05/08 - Senado italiano vota novo polêmico decreto de segurança (ANSA)

Créditos da foto: 05/08 - Senado italiano vota novo polêmico decreto de segurança (ANSA)

 
No dia 5 de agosto, o Senado italiano aprovou definitivamente o Decreto de Segurança BIS, deferido pelo executivo em 15 de junho. O decreto, composto por 18 artigos e fortemente apoiado pela Liga de Matteo Salvini, consiste em uma série de procedimentos legais que regulamenta principalmente dois aspectos da "segurança pública" do país: o resgate de pessoas no Mar Mediterrâneo e a gestão da ordem pública durante manifestações, protestos e eventos esportivos em terra. As partes mais polêmicas, hoje como então, continuam sendo aquelas relacionadas sobretudo à imigração.

No primeiro artigo da lei, estabelece-se que o Ministro do Interior "pode restringir ou proibir o trânsito ou ancoragem de navios no mar territorial" por razões de ordem e segurança pública. Ou seja, quando existe a suspeita de que a tripulação esteja a cometer o crime de "favorecimento da imigração ilegal".

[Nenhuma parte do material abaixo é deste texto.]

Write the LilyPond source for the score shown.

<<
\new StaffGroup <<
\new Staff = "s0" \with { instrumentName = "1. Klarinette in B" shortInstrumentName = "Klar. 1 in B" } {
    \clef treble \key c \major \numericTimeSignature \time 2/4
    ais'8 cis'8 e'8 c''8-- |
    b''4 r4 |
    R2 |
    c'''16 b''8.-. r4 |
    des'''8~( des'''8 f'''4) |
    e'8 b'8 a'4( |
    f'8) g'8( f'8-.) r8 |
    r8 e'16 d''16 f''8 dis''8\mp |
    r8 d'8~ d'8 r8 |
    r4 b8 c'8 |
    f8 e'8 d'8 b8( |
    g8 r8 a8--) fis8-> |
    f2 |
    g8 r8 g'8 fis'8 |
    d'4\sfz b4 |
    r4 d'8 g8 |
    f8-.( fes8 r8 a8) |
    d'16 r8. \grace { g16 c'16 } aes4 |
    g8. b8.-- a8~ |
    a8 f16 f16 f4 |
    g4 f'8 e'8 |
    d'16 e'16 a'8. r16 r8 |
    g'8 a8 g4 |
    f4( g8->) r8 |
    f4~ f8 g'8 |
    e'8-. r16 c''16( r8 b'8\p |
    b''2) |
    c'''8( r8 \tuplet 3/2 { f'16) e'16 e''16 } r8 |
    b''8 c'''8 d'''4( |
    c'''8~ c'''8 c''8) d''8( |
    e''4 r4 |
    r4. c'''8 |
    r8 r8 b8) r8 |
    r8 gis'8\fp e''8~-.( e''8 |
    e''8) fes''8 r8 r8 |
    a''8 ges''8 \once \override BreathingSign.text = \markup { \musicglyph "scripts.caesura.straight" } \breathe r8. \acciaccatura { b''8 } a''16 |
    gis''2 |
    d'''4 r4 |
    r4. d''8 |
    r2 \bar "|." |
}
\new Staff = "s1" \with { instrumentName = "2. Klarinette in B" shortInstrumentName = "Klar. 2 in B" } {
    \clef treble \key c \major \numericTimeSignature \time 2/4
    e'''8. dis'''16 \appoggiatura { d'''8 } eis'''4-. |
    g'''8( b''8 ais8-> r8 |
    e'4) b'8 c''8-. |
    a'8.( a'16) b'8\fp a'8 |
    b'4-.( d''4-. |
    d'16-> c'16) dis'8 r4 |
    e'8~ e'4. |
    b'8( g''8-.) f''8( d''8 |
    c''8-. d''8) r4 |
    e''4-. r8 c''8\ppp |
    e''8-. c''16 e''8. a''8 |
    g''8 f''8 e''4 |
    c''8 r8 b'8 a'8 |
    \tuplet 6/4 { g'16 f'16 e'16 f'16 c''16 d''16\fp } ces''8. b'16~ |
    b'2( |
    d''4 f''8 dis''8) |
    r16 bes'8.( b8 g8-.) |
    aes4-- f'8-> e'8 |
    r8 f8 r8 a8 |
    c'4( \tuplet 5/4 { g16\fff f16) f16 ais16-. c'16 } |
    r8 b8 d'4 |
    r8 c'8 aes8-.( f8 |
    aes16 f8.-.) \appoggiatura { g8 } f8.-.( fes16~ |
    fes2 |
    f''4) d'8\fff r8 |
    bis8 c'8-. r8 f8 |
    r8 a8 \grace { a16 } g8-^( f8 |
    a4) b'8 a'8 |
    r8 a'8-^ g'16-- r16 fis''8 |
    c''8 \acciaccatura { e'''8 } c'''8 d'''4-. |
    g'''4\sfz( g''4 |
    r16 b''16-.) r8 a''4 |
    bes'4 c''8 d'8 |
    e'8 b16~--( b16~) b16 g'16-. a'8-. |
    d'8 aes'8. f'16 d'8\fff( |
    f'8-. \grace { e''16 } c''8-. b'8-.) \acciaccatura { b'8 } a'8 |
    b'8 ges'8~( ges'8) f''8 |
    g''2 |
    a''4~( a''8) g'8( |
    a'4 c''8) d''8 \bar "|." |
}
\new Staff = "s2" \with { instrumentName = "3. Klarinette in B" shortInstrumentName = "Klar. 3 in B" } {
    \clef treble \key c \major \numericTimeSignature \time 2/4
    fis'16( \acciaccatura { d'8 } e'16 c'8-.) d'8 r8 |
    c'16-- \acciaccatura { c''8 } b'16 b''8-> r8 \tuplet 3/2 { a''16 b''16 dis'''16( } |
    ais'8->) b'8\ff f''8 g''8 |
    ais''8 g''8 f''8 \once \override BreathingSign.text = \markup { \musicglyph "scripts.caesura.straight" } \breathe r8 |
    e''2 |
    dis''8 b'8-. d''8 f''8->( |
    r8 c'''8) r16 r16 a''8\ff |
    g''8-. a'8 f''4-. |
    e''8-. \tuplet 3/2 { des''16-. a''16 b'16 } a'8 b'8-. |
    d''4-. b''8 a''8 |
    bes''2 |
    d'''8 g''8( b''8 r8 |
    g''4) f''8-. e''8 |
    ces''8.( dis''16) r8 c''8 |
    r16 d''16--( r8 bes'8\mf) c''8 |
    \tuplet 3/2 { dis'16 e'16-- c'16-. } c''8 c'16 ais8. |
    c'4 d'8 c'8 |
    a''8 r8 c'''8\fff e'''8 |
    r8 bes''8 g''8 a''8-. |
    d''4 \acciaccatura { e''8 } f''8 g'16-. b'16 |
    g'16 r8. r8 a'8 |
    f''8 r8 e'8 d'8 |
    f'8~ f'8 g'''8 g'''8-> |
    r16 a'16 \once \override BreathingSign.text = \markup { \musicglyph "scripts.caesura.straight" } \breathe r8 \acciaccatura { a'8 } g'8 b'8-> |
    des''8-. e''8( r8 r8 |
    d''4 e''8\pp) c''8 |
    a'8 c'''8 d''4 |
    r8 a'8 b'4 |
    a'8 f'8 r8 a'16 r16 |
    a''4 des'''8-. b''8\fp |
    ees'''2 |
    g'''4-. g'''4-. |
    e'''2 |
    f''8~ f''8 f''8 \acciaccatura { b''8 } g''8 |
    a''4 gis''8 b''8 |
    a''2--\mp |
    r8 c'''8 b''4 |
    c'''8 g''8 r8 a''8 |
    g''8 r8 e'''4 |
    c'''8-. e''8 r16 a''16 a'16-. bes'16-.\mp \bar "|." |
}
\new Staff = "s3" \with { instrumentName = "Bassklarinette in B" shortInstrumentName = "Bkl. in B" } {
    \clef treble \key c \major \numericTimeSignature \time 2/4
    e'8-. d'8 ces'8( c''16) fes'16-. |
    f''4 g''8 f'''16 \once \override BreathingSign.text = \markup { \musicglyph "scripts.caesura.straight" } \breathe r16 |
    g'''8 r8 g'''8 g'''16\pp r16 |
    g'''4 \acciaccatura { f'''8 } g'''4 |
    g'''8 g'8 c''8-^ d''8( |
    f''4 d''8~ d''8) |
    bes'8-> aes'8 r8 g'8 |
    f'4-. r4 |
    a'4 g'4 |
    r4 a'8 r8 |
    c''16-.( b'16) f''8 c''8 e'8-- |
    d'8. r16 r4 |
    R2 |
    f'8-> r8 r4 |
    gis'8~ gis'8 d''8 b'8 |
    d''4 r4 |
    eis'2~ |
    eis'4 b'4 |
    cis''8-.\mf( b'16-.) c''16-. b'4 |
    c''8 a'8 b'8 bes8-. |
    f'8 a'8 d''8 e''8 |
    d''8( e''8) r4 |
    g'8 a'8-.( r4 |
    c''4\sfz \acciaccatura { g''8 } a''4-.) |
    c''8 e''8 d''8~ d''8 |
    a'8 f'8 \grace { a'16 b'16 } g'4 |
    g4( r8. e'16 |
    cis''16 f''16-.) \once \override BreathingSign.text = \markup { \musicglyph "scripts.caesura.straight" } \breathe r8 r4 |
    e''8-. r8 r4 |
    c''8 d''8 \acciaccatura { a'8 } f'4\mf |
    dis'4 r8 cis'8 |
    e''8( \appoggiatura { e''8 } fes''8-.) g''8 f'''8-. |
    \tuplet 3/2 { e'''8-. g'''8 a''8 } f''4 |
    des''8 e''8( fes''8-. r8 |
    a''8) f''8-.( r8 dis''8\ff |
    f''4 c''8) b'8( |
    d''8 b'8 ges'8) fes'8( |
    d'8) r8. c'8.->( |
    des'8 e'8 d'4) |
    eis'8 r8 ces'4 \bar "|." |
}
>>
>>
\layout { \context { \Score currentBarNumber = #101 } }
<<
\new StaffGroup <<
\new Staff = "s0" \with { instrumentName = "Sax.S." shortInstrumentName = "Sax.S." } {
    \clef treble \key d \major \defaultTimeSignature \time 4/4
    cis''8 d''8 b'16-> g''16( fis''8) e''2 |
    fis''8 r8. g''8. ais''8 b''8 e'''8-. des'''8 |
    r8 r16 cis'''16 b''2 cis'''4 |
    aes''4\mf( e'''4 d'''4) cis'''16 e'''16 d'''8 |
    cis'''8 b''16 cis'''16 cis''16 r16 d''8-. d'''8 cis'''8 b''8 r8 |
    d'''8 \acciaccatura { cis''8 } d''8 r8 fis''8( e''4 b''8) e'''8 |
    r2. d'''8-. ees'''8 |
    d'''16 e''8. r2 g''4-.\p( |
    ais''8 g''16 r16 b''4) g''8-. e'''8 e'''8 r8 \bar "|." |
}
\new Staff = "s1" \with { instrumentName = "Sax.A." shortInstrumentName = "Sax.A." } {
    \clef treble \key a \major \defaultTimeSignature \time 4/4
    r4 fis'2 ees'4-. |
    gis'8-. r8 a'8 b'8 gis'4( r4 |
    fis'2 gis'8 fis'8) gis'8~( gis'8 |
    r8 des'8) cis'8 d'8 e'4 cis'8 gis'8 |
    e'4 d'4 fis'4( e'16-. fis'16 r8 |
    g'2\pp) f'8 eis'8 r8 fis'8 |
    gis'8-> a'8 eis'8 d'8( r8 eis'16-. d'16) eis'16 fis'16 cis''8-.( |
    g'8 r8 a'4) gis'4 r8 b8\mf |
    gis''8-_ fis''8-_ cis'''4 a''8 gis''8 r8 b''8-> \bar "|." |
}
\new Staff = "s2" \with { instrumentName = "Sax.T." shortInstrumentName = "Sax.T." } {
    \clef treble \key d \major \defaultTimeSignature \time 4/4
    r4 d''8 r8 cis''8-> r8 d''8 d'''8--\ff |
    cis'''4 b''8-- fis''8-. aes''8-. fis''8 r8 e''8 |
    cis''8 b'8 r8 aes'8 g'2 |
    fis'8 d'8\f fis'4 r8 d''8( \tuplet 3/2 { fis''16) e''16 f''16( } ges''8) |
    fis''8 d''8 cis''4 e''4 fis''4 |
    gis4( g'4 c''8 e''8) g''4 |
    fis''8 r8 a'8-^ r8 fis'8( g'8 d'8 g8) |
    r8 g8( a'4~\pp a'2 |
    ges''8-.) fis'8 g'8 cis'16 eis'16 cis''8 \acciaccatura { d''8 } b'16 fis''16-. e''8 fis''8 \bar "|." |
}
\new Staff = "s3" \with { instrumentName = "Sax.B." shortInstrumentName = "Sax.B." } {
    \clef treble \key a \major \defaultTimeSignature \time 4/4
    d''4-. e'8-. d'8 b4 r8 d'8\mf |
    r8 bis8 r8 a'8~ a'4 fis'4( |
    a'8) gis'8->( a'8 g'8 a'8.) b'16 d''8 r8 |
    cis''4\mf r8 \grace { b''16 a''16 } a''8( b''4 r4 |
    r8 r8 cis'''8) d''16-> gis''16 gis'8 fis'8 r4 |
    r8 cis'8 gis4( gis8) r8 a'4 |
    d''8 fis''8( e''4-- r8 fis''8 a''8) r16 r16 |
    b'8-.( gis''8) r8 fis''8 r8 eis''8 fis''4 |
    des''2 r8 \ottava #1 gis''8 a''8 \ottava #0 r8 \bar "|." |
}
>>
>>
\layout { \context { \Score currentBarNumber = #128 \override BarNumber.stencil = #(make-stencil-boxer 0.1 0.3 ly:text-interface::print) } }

Se anteriormente a lei 840/2018 havia limitado a "proteção por razões humanitárias", ampliando a detenção de migrantes nos centros para fins de repatriação e instituindo a prisão de requerentes de asilo em até 30 dias nas instalações de identificação, já preocupava seriamente defensores dos Direitos Humanos, o decreto deste ano explicitamente criminaliza o salvamento de vidas no Mediterrâneo.

A lei 53/2019 é destinada a Organizações Não Governamentais que resgatam seres humanos, como a Open Arms ou a Sea-Watch, e procura neutralizar o trabalho desses ativistas com multas severas, prisão do capitão e apreensão automática de embarcações. Tudo isso pode acontecer se os barcos salvarem pessoas em águas internacionais e entrarem nas águas italianas pedindo para aportar. Em princípio, o decreto de segurança não condena nenhum tipo de resgate, mas a reincidência. Isto é, se esse tipo de intervenção se torna sistemático por parte de alguns barcos, o que obviamente impossibilita ações de ONGs que existem apenas com o objetivo de salvar vidas no Mediterrâneo.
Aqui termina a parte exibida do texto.